Clifford Ross: Light | Waves, Action at Parrish Art Museum
If you’ve driven down Montauk Highway past the Parrish Art Museum recently, you’ve noticed something unusual on the side of the museum: two LED walls, each 50 feet wide. Displayed on these digital walls is the continuous crashing of sea waves in an extremely high-resolution computer-generated simulation of over three million moving particles. The piece, “Digital Wave,” is part of a new exhibition at the Parrish, Light | Waves, a mixed media installation of monumental prints on wood and immersive LED walls by artist Clifford Ross.
This show is part of the Parrish Art Museum’s Platform series, an open-ended invitation to an artist to consider the entire Museum as a potential canvas for works that transcend disciplinary boundaries and encourage new ways to experience art. Ross’s “Digital Wave” certainly fits the bill. But he also uses the interior, including the lobby, and other locations within the Parrish collection galleries, for Light | Waves.
After 20 years as a painter and sculptor, Ross became interested in photography, devoting himself to intensive experimentation in the darkroom. That’s when he began his Hurricane Wave series, which he photographed during storms off the Long Island coast in East Hampton in the 1990s, sometimes entering the surf during extreme weather, often up to his neck, while tethered to an assistant on land. In a press release, Museum Director Terrie Sultan said that “Ross’s fascination with the ocean off the shore of Long Island gains new meaning with his immersive installation at the Parrish, that places the viewer into the midst of crashing hurricane waves in a building situated between two bodies of water.”
Ross became fascinated by the force and rhythm of nature, which he wanted to simulate and enhance. He invented a new camera system and ultimately developed his unique method of printing on wood. He did so with his Hurricane Wave series, taking his large-scale photographs and printing them—using ultra-violet cured ink and a commercial printer—directly onto sheets of maple veneer, a wood notable for the liveliness of its grain and warm color. Hurricane Waves on Wood features six large-scale prints of photographs measuring 12’ x 19’.

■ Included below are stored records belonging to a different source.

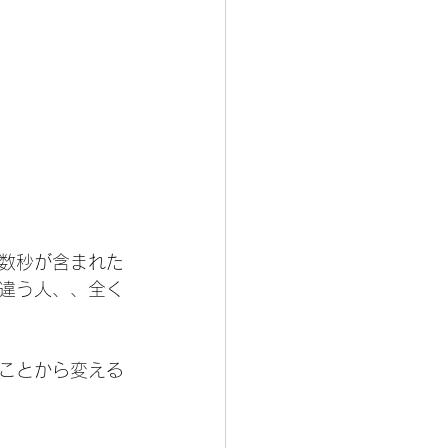
数秒が含まれた
違う人、、全く
ことから変える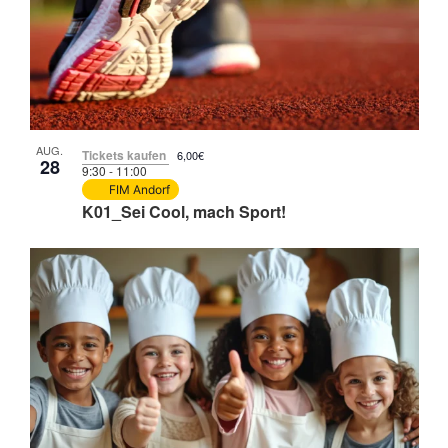
in
Photo
View
AUG.
Tickets kaufen
6,00€
28
9:30
-
11:00
FIM Andorf
K01_Sei Cool, mach Sport!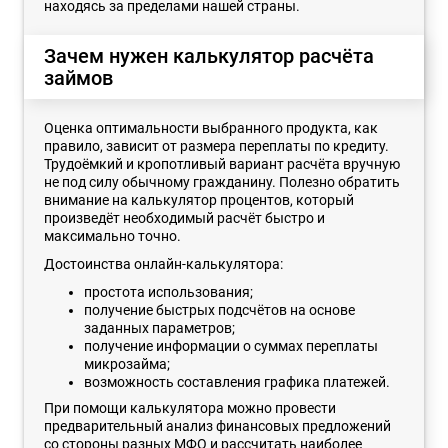
находясь за пределами нашей страны.
Зачем нужен калькулятор расчёта
займов
Оценка оптимальности выбранного продукта, как
правило, зависит от размера переплаты по кредиту.
Трудоёмкий и кропотливый вариант расчёта вручную
не под силу обычному гражданину. Полезно обратить
внимание на калькулятор процентов, который
произведёт необходимый расчёт быстро и
максимально точно.
Достоинства онлайн-калькулятора:
простота использования;
получение быстрых подсчётов на основе
заданных параметров;
получение информации о суммах переплаты
микрозайма;
возможность составления графика платежей.
При помощи калькулятора можно провести
предварительный анализ финансовых предложений
со стороны разных МФО и рассчитать наиболее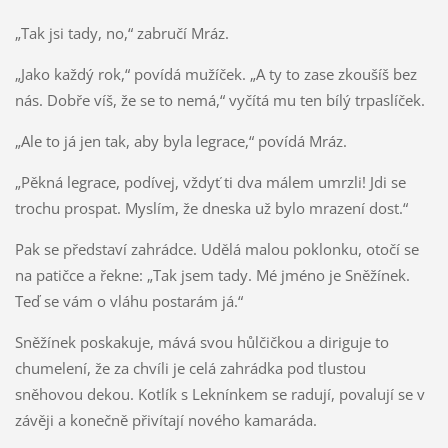
„Tak jsi tady, no,“ zabručí Mráz.
„Jako každý rok,“ povídá mužíček. „A ty to zase zkoušíš bez
nás. Dobře víš, že se to nemá,“ vyčítá mu ten bílý trpaslíček.
„Ale to já jen tak, aby byla legrace,“ povídá Mráz.
„Pěkná legrace, podívej, vždyť ti dva málem umrzli! Jdi se
trochu prospat. Myslím, že dneska už bylo mrazení dost.“
Pak se představí zahrádce. Udělá malou poklonku, otočí se
na patičce a řekne: „Tak jsem tady. Mé jméno je Sněžínek.
Teď se vám o vláhu postarám já.“
Sněžínek poskakuje, mává svou hůlčičkou a diriguje to
chumelení, že za chvíli je celá zahrádka pod tlustou
sněhovou dekou. Kotlík s Leknínkem se radují, povalují se v
závěji a konečně přivítají nového kamaráda.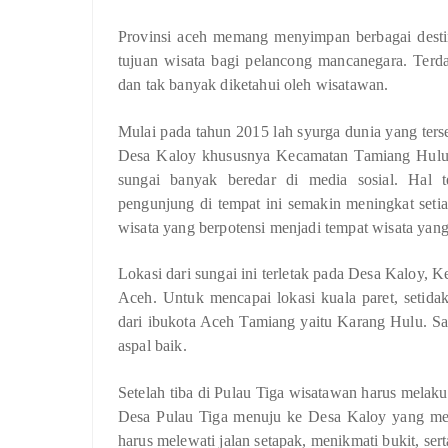
Provinsi aceh memang menyimpan berbagai destin
tujuan wisata bagi pelancong mancanegara. Terda
dan tak banyak diketahui oleh wisatawan.
Mulai pada tahun 2015 lah syurga dunia yang ters
Desa Kaloy khususnya Kecamatan Tamiang Hulu. 
sungai banyak beredar di media sosial. Hal 
pengunjung di tempat ini semakin meningkat setia
wisata yang berpotensi menjadi tempat wisata yang 
Lokasi dari sungai ini terletak pada Desa Kaloy
Aceh. Untuk mencapai lokasi kuala paret, setida
dari ibukota Aceh Tamiang yaitu Karang Hulu. Say
aspal baik.
Setelah tiba di Pulau Tiga wisatawan harus mela
Desa Pulau Tiga menuju ke Desa Kaloy yang mer
harus melewati jalan setapak, menikmati bukit, se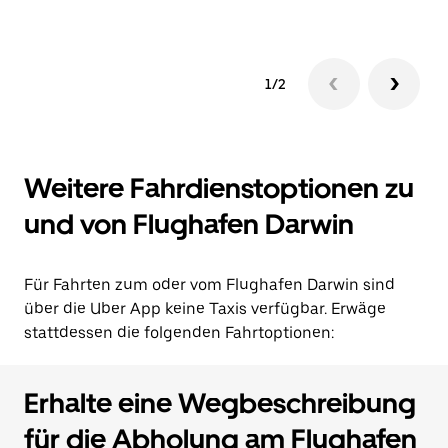
1/2
Weitere Fahrdienstoptionen zu
und von Flughafen Darwin
Für Fahrten zum oder vom Flughafen Darwin sind
über die Uber App keine Taxis verfügbar. Erwäge
stattdessen die folgenden Fahrtoptionen:
Erhalte eine Wegbeschreibung
für die Abholung am Flughafen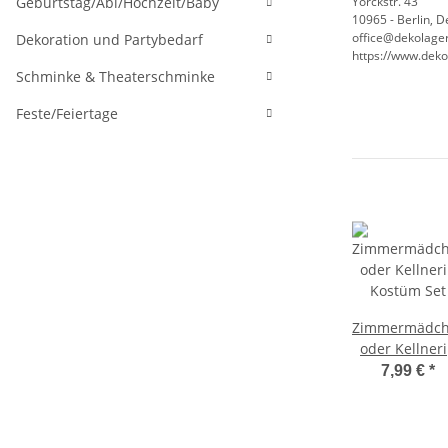
Yorckstr. 43
Geburtstag/Abi/Hochzeit/Baby
10965 - Berlin, 
office@dekolager
Dekoration und Partybedarf
https://www.deko
Schminke & Theaterschminke
Feste/Feiertage
Zimmermädc
oder Kellner
Kostüm Set
7,99 €
*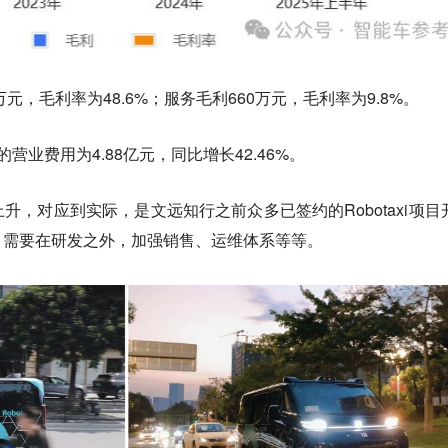
元，毛利率为48.6%；服务毛利660万元，毛利率为9.8%。
的营业费用为4.88亿元，同比增长42.46%。
升，对应到实际，是文远知行之前众多已签约的Robotaxi项目
，需要在研发之外，加强销售、运维体系等等。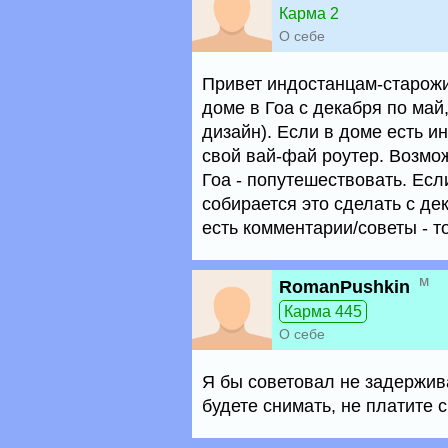
Карма 2
О себе
Привет индостанцам-старожил
доме в Гоа с декабря по май
дизайн). Если в доме есть ин
свой вай-фай роутер. Возмож
Гоа - попутешествовать. Есл
собирается это сделать с де
есть комментарии/советы - т
м
RomanPushkin
Карма 445
О себе
Я бы советовал не задержива
будете снимать, не платите 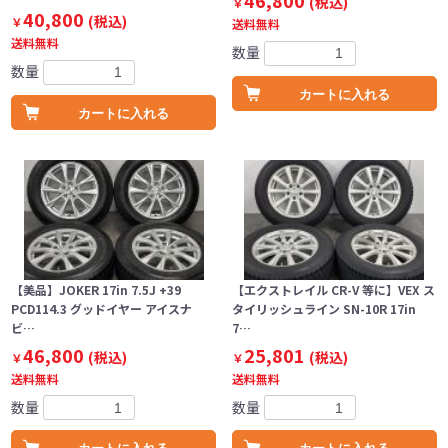
46,800
(税込)
￥
40,800
(税込)
￥
送料無料
送料無料
数量
数量
カートに入れる
カートに入れる
【美品】JOKER 17in 7.5J +39
【エクストレイル CR-V 等に】VEX ス
PCD114.3 グッドイヤー アイスナ
タイリッシュライン SN-10R 17in
ビ…
7…
46,800
25,801
(税込)
(税込)
￥
￥
送料無料
送料無料
数量
数量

“With the image and material brought together in this way, a tension is created which mimics the drama of the ocean itself,” said Ross, adding that “Unlike the experience of viewing traditional photographs on paper, with [this series] the viewer is caught in a conundrum—between awareness of the image and awareness of the material on which it is printed.”
In addition to the exterior, the museum’s lobby is also illuminated by an 18’ x 18’ LED wall. The sheer size of the piece enables viewers to not only observe an artificially recreated environment, but to immerse themselves in a virtual ocean and to experience moving waves from many different points of view.
In conjunction with Light | Waves, the Parrish is presenting several related programs, including a concert inspired by the works of Clifford Ross as part of the Bridgehampton Chamber Music Festival on Monday, August 14. Tangentially connected is a discussion with Water Mill environmental photographer Diane Tuft, whose timely new monograph, The Arctic Melt: Images of a Disappearing Landscape, reflects her journey to capture Arctic landscapes before global warming renders them unrecognizable. Clifford Ross himself will be at the museum Friday, August 25 in conversation with Art Basel Conversations host and author András Szánto.
Ross hopes visitors come away from this exhibition with their role as observers of nature sharpened. So visit, and don’t let him down.